With the sudden turn to digital solutions for work, there is an urgent need to rethink the EU Skills Agenda, the proposal for a Council Recommendation on vocational education and training  and the Digital Education Action Plan, which will have to propose robust long-term measures for a changed educational and business environment. Provision of proactive digital training and reskilling could be done via Digital Innovation Hubs, the development of Digital Crash Courses for SME employees to become proficient in areas such as AI, cybersecurity or blockchain.

 

j.
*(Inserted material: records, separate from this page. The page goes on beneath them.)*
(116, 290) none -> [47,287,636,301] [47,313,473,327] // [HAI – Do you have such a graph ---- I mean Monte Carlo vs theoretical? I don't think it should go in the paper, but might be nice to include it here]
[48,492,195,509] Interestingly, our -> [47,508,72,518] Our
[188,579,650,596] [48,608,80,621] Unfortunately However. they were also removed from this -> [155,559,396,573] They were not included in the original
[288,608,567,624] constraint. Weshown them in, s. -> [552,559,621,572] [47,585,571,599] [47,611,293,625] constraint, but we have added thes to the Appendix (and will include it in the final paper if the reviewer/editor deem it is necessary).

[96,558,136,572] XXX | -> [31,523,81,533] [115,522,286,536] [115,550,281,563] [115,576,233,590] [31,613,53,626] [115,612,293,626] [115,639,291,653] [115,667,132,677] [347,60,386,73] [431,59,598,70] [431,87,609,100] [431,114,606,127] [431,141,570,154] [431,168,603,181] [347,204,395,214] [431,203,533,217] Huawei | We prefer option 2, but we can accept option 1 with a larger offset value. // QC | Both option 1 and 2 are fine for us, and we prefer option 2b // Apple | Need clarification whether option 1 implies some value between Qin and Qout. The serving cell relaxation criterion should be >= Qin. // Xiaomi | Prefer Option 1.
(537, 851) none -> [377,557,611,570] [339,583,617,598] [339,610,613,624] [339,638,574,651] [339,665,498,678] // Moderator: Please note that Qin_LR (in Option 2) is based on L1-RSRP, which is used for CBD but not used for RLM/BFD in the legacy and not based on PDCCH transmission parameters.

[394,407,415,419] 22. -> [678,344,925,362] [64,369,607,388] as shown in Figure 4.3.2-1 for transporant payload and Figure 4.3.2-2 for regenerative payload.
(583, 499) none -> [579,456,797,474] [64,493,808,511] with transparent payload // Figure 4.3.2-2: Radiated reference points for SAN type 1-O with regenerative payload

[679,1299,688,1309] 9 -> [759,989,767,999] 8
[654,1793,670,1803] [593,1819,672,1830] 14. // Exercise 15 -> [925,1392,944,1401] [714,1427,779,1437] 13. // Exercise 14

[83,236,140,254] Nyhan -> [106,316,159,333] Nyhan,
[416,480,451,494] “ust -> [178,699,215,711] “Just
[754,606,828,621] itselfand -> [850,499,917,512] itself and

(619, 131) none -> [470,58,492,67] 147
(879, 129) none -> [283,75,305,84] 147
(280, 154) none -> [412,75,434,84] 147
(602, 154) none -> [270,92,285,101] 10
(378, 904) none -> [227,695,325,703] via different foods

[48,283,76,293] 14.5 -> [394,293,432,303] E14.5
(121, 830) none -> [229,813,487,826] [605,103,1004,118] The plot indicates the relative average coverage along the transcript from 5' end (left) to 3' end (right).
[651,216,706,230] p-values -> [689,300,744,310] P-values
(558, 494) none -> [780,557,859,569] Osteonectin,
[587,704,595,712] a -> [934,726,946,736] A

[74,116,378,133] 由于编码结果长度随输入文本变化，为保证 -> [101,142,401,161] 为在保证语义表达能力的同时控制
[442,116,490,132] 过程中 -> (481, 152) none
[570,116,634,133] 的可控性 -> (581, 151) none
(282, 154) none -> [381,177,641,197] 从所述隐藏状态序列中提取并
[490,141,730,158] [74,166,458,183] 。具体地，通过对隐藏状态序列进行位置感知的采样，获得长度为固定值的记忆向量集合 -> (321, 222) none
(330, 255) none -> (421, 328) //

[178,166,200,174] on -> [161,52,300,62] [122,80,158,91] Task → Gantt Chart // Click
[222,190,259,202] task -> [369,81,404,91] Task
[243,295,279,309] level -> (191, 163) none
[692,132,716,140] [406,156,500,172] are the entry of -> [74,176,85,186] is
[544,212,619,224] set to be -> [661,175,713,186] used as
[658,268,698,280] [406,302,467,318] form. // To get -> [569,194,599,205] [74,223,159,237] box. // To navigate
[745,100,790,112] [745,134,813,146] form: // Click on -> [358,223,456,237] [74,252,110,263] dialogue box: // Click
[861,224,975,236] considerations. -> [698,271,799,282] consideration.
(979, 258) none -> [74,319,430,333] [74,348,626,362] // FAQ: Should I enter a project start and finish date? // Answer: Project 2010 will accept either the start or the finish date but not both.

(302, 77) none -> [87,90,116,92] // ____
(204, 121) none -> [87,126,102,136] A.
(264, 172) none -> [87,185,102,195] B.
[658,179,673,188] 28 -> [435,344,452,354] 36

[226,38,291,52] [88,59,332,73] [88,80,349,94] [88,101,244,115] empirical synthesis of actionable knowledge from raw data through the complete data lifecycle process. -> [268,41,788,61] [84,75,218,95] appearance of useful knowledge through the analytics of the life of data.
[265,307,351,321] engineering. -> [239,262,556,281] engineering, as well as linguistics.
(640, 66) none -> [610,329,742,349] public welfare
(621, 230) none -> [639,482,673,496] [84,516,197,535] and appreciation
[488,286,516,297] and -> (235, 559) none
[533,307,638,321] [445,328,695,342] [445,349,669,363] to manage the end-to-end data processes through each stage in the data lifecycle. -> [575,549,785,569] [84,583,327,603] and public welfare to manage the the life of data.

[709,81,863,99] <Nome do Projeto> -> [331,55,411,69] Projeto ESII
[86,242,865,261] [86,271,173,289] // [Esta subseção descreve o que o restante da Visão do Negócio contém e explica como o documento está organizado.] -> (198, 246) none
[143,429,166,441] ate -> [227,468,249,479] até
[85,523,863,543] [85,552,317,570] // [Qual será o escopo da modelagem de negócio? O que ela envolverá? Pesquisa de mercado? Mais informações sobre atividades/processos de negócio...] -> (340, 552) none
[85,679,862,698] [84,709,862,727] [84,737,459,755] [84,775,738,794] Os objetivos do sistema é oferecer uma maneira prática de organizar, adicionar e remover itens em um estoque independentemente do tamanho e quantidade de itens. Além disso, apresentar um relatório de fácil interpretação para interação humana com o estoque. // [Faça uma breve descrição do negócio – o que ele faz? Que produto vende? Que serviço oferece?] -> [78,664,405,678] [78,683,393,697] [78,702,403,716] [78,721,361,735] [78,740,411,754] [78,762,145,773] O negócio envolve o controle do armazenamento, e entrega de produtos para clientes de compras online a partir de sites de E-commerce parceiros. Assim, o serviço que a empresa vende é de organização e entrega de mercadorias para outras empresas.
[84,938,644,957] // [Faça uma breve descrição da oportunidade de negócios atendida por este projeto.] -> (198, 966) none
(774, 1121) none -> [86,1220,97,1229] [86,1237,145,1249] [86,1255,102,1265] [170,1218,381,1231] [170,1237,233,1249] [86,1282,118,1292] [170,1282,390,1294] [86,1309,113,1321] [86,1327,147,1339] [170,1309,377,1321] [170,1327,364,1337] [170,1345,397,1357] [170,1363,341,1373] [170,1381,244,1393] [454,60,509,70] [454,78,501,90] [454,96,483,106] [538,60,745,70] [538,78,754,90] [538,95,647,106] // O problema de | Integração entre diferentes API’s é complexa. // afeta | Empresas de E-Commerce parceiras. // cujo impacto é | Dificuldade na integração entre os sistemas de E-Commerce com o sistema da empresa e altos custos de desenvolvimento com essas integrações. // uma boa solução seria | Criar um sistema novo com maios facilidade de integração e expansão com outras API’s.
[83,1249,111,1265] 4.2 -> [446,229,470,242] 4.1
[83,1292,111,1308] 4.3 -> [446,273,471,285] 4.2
Upscaling digital investment

 

The covid-19 crisis steps up investment needs and calls for a coherent and sound investment strategy in digital transformation that addresses research and innovation, digital capacities, human capital and businesses. This will be partially addressed by reprogramming available resources under Horizon 2020, CEF Telecom, EFSI and the Structural Funds, focusing on health and on eGovernment and e-learning, including supporting acquisition of IT equipment for households and teachers and trainers, making available free online educational resources, and improved connectivity solutions Work on the new MFF has to be adapted to prioritise digital investment and ensure higher synergies between grant based and financing based tools.

 

 

To address the major investment needs and the fragmentation of digital investment in the EU, a possible scenario could be to increase the proposed budget guarantee under the InvestEU scheme and work with the EIB group to define more risk-based tools to pool further investment into the relevant windows, or to set up a digital facility separate from InvestEU, with a greater risk profile. International cooperation could be accelerated via an earlier adoption of the Global Digital Cooperation Strategy foreseen for 2021.